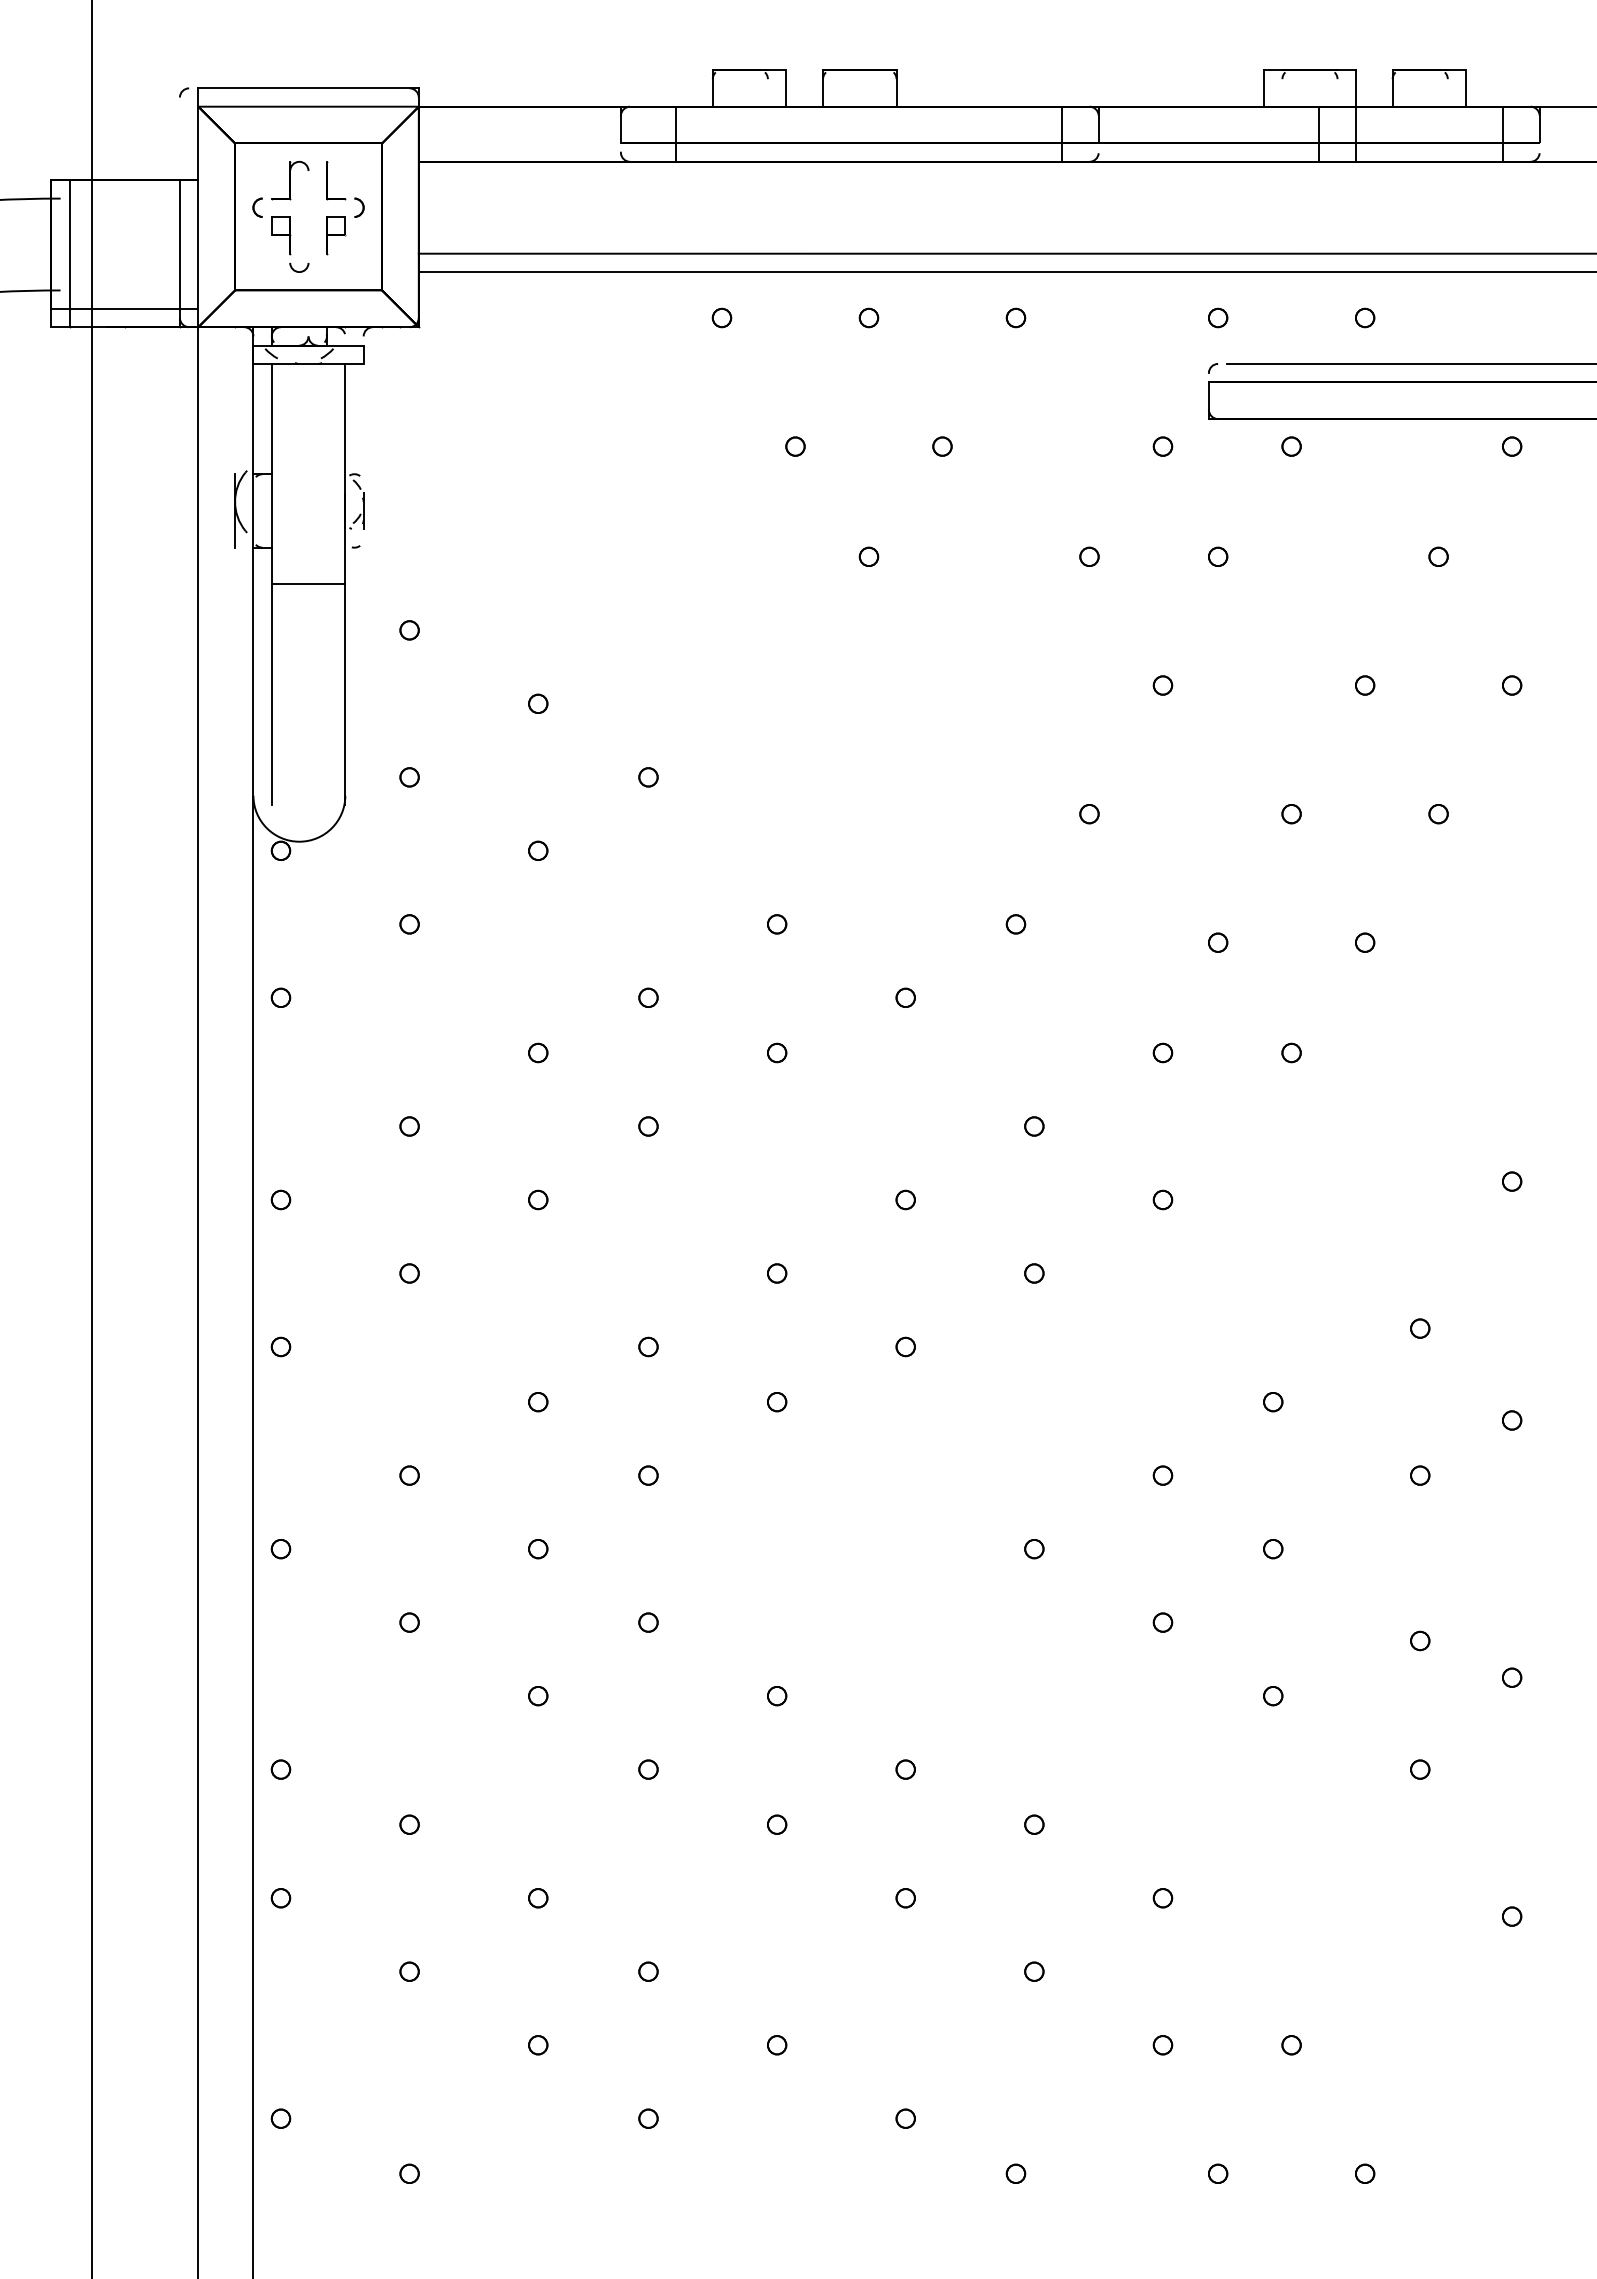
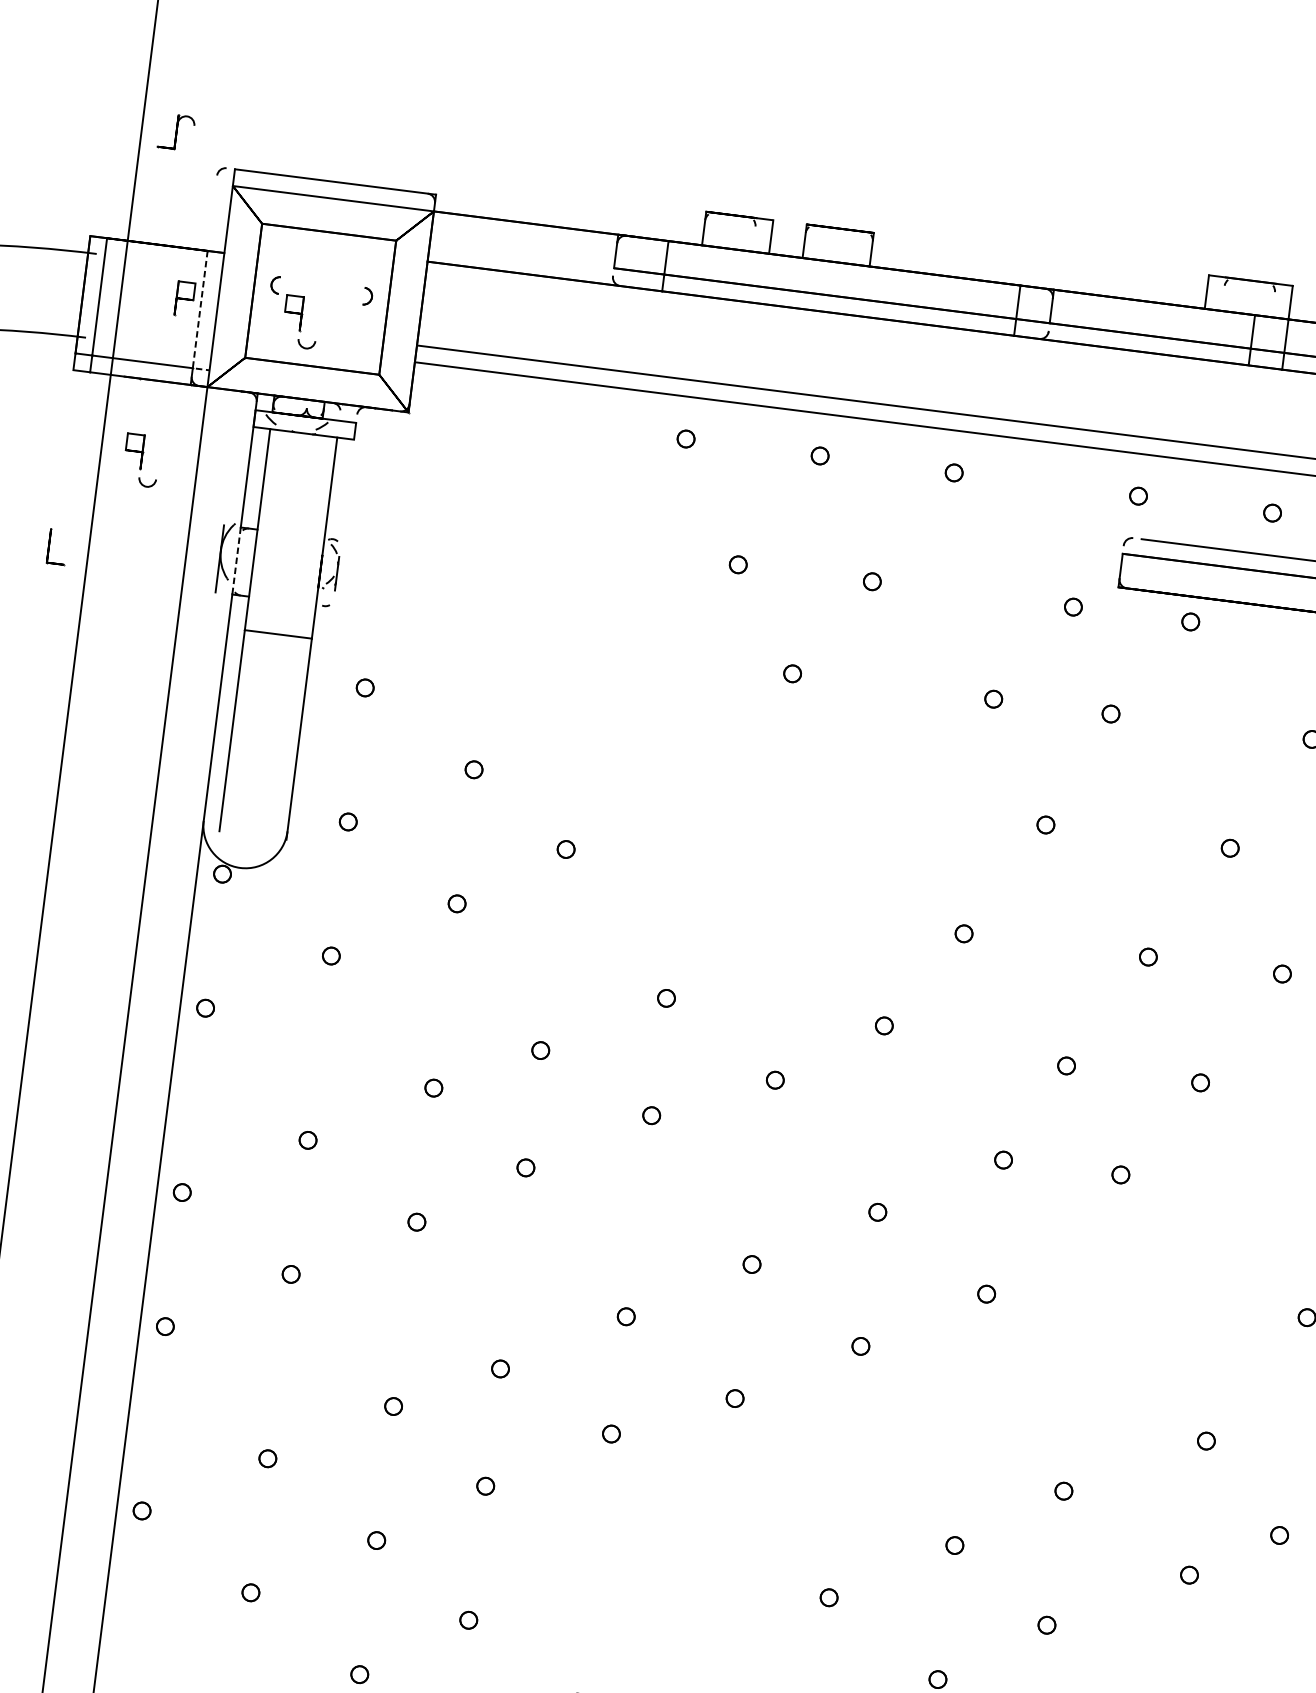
part: (290, 180) -> (176, 132), moved
part: (327, 180) -> (49, 546), moved
part: (336, 235) -> (185, 299), moved
line: (179, 254) -> (198, 318), solid -> dashed
part: (137, 415) -> (141, 460), added
line: (253, 510) -> (236, 560), solid -> dashed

_YOUR INSTRUCTIONS:_ The reply should hold every line of the records unchanged and no pictures.

_RESULT FOR THIS EXERCISE:_
part: (290, 180) -> (176, 132), moved
part: (327, 180) -> (49, 546), moved
part: (336, 235) -> (185, 299), moved
line: (179, 254) -> (198, 318), solid -> dashed
part: (137, 415) -> (141, 460), added
line: (253, 510) -> (236, 560), solid -> dashed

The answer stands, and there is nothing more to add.